# V3 Design 012 - Full-size Canvas

## Thesis
This redesign keeps the useful part of the Figma metaphor without turning Playground into a busy design tool. The user works on one selected Playground frame at a time; the live WordPress iframe is the dominant object, surrounded by sparse browser chrome, a compact launcher surface, a contextual inspector, minimap/fit controls, and a first-class full-size site mode. The visual language is immersive and site-first: edge-docked translucent controls sit over a neutral canvas, but the running WordPress site remains the credible center.

## Remix, Merge, Remove
I remixed the original Figma-like layers/assets/inspector structure into a quieter selected-frame model. The Saved Playgrounds launcher becomes an edge sheet with all current start routes, full blueprint gallery search/filtering, and Your Playgrounds. Route tiles reveal the required input for WordPress PR, Gutenberg PR, GitHub, Blueprint URL, and ZIP import instead of being generic buttons. Site Manager features move into the right inspector tabs: Settings, Files, Blueprint, Database, and Logs. WP Admin, Homepage, Export to GitHub PR, and Download .zip remain visible in the inspector, with WP Admin/Homepage also available from the focused frame bar. The settings popover is retained as a quick peek, but destructive Apply & Reset always routes to the same confirmation dialog.

## Trade-offs
The canvas model adds spatial context and saved-frame affordances, but it can become distracting if every canvas tool is always visible. This version deliberately avoids broad tool palettes and uses only the minimap and zoom/fit controls as persistent canvas furniture. The launcher opens over the site because discovery matters, but full-size mode removes it and the inspector entirely while keeping Save, URL, WP Admin, Homepage, and exit controls reachable. On mobile, the inspector and launcher become bottom sheets; this preserves feature coverage but makes deep file/database work less comfortable than desktop.

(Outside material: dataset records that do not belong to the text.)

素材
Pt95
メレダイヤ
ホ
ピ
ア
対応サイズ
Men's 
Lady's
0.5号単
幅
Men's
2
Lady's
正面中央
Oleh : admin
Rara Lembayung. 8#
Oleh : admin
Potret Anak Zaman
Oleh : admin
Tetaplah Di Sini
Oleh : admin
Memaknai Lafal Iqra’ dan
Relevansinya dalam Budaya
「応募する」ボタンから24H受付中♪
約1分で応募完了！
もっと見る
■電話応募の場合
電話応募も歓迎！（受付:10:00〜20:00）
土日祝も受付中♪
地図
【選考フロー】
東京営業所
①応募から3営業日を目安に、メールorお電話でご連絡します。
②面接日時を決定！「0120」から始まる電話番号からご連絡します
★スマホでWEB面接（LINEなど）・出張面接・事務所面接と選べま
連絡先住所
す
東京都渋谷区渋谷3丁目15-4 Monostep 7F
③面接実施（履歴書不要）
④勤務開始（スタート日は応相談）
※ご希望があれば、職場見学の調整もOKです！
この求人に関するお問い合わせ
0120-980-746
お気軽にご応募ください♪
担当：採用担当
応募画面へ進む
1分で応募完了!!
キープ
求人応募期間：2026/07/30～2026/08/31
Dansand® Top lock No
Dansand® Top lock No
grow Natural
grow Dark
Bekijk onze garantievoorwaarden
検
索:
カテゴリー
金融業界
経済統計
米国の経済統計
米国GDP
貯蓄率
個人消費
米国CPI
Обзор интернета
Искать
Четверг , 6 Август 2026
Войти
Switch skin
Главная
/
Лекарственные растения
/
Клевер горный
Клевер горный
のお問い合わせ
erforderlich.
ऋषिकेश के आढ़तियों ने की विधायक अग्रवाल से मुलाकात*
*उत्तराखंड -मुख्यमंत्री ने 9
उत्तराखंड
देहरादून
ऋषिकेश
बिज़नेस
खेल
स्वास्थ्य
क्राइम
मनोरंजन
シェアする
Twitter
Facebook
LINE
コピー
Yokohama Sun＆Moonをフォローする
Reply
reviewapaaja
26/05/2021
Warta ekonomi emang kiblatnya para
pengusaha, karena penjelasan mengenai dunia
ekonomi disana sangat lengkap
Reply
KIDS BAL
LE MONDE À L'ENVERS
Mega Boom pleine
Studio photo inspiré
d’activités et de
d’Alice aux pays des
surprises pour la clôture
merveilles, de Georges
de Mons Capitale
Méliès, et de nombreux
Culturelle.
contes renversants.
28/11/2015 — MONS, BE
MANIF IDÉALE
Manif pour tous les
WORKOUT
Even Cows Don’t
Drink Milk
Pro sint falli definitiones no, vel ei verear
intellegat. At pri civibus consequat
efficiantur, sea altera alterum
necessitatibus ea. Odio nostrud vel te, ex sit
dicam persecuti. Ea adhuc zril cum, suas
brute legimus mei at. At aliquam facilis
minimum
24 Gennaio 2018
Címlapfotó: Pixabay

## Self-Critique And Revision Note
Against the V3 insights, the main risks were button clutter, generic start tiles, and trapping the iframe in a small card. I revised toward a single selected frame, route-specific input states, a large destructive confirmation with save-first escape, and an explicit Focus Site mode. One remaining weakness is that the quick settings popover still duplicates fields from the inspector because the current product requires that trigger; the mitigation is that both surfaces use the same destructive confirmation and the inspector is presented as the canonical editing home.